Question for the people here who run tactical asset allocation from a European broker.
I've been trying to set up HAA on IBKR Ireland. The strategy wants nine US-listed ETFs (SPY, QQQ, IWM, IEF, TLT, GLD, VWO, VEA, DBC). Eight of those have a clean UCITS substitute on XETRA or LSE. The ninth (DBC, diversified commodity strategy) doesn't, because the active K-1-free wrapper isn't doable under UCITS rules.
That's fine for HAA, where DBC is a small sleeve. But the same pattern repeats across half the popular TAA strategies. Some sleeves substitute cleanly, some don't, and people on these subs tend to either say "just buy VWCE" or hand-wave that UCITS is fine without actually checking which sleeves degrade.

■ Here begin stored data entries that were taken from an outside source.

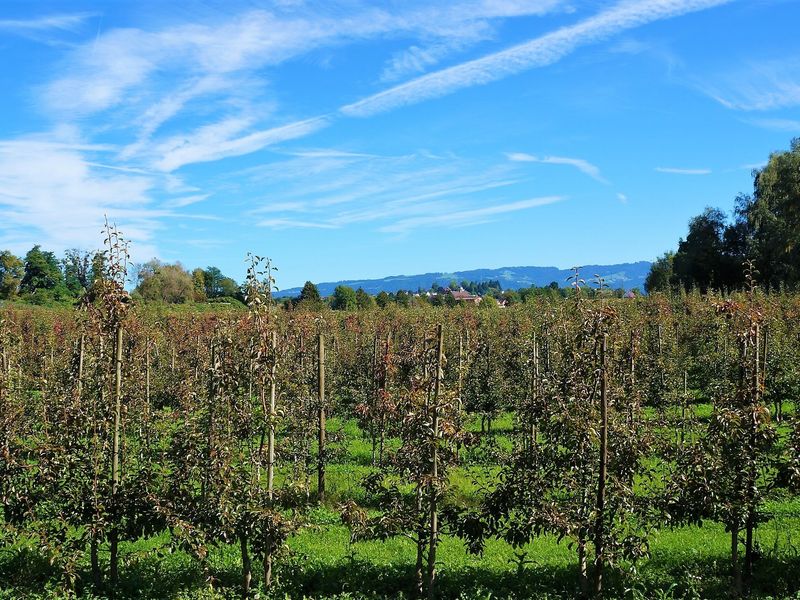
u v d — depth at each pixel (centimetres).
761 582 1250
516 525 1229
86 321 1328
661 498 1211
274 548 1166
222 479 1149
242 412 1207
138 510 1221
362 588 1272
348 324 4369
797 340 2759
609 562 1109
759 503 1200
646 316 3206
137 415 1527
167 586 1267
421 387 1233
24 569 1327
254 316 1199
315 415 2047
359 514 1209
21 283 7275
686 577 1263
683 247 7906
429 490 1191
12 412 1323
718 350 2850
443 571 1311
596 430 1163
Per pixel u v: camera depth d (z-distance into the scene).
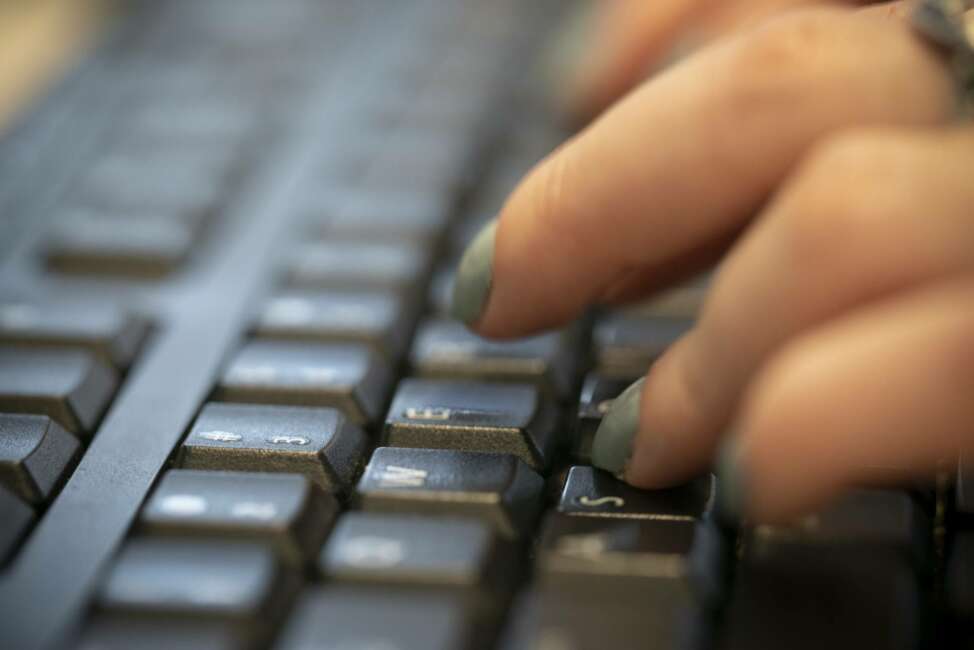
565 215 0.24
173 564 0.22
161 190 0.30
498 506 0.23
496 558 0.23
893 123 0.23
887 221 0.21
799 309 0.22
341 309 0.27
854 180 0.21
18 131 0.32
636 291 0.26
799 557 0.22
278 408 0.25
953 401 0.20
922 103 0.23
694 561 0.22
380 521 0.23
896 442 0.21
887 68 0.23
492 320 0.25
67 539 0.23
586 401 0.25
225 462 0.24
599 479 0.24
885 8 0.25
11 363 0.26
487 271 0.25
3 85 0.33
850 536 0.23
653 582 0.22
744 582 0.22
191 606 0.22
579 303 0.25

I came across a writeup on bestfolio.app that ranks ~10 well-known TAA strategies by how cleanly their universes translate to UCITS. Tier 1 are the ones that just work (HAA-minus-DBC, GEM, Permanent Portfolio, Dalio All-Weather, 60/40). Tier 2 are the ones where a sleeve loses methodology character (small-cap value: ZPRV is the closest UCITS, but the Avantis profitability tilt is missing; AVWS launched late 2024 if you want the Avantis methodology on a global rather than US-only universe). Tier 3 is where there's no real substitute (active commodity DBC/PDBC, USD-denominated TIPS).
Link: https://bestfolio.app/blog/taa-strategies-europe-ucits-substitution
Two things I'd actually like input on:
What's the cleanest UCITS substitute people here have found for the US TIPS sleeve, ideally EUR-hedged without the 30-50bp hedging drag?
And has anyone backtested the AVUV-vs-AVWS divergence over a real strategy window? I expect global-developed-SCV to bleed maybe 50-100bp annually vs the US-only original on a 15% sleeve, but I haven't seen the actual numbers.